### [Assignment 1]
Which usernames post in the banjo catfish thread? List each one once.

### [Page text]
# how many banjo catfish can i keep in a 10 gallon?



## Satyr (Sep 29, 2008)

i have one banjo right now. id like to get more and i was just wondering how many i can fit into a 10 gallon. they will be the only fish in there.


----------



## jones57742 (Sep 8, 2007)

Satyr said:


> i have one banjo right now. id like to get more and i was just wondering how many i can fit into a 10 gallon. they will be the only fish in there.


My gut reaction is none but this reaction depends upon many factors which you have not set forth.

Please refer to these *various items*.

TR


----------



## TheOldSalt (Jan 28, 2005)

There are a number of species of banjo cats, and some of them get quite large. I would venture that two is a good number which should cover most of them


----------



## justintrask (Jun 29, 2008)

I had 3 in my 10G for a year or two without problems until i moved them into my dads 75G.

All I want to do is make sure you know they need a sandy bottom because they like to borrow, and if they try to bury themselves in pebbles, they will hurt themselves. And expect to see them most active at night.


----------



## Sea-Agg2009 (Aug 2, 2008)

I have had a banjo catfish in a 12 gallon for over a year, he is about 4 inches long. I would not have more than one in a 10 gallon, and make sure they have lots of hiding spaces.


----------



## Satyr (Sep 29, 2008)

i was gona put black sand in there. mine is about 5". iv found some that are babies at 2-3" and i thought i might get two more ( a total of 3) and stick them in a 10 gallon by themselves. black sand and slate rock structures, moonlight. if they get along i dont see why it wouldnt work. if they fight then ya i would need to have maybe just the one i have now but iv been told that they school together at night so i really dont think they wolnt get along. anyone got any actual experience with this? no offense but i know a bunch of articles online are misleading so im looking for personal experience here.


----------



## Sea-Agg2009 (Aug 2, 2008)

remember babies grow. They may only be 2 inches now, but they will got to be about 5". Also remember that being these fish will compete not only for food, but hiding places as well. Having so many banjos in the same tank will stress them out, even if they are the only fish in the tank. I would keep the one in there, and put another small fish in tank as well.


----------



## ThatFishKid (Aug 9, 2008)

Coincedentally, after I read this thread, and thought hmm, my tank seems perfect for one of these, it's too bad i can't get one. The next day, i went to the Aviarium (local fish/bird store) and lo and behold: A TANK FULL OF BANJO CATS! needless to say I bought one, and he LOVES my sand/pea gravel mix bed as well ast the plants and caves. As long as I do an after dark feeding he's been eating. being a fin of unique looking/behaving fish, i think that once i get rid of my last 2 female convicts, I'm deffinately getting 1 or 2 more. 

so there's my 2 cents.


----------

### [Data]
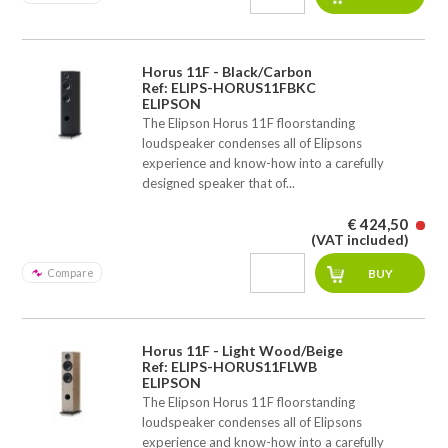
Horus 11F - Black/Carbon
Ref: ELIPS-HORUS11FBKC
ELIPSON
The Elipson Horus 11F floorstanding
loudspeaker condenses all of Elipsons
experience and know-how into a carefully
designed speaker that of...
€ 424,50
(VAT included)
Compare
Horus 11F - Light Wood/Beige
Ref: ELIPS-HORUS11FLWB
ELIPSON
The Elipson Horus 11F floorstanding
loudspeaker condenses all of Elipsons
experience and know-how into a carefully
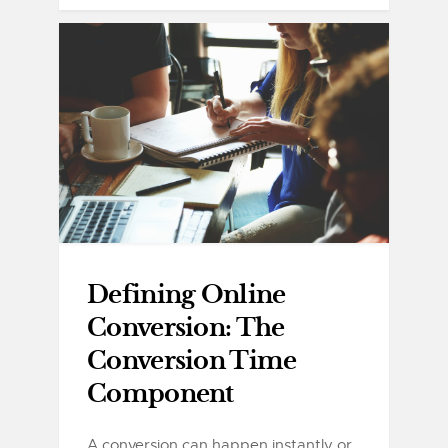
Defining Online
Conversion: The
Conversion Time
Component
A conversion can happen instantly or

### [Assignment 2]
Quote everything in the rows from the line containing "Defining Online" down to the last line of the rows, including both of those lines.

### [Answer area 1]
Satyr, jones57742, TheOldSalt, justintrask, Sea-Agg2009, ThatFishKid

### [Answer area 2]
Defining Online
Conversion: The
Conversion Time
Component
A conversion can happen instantly or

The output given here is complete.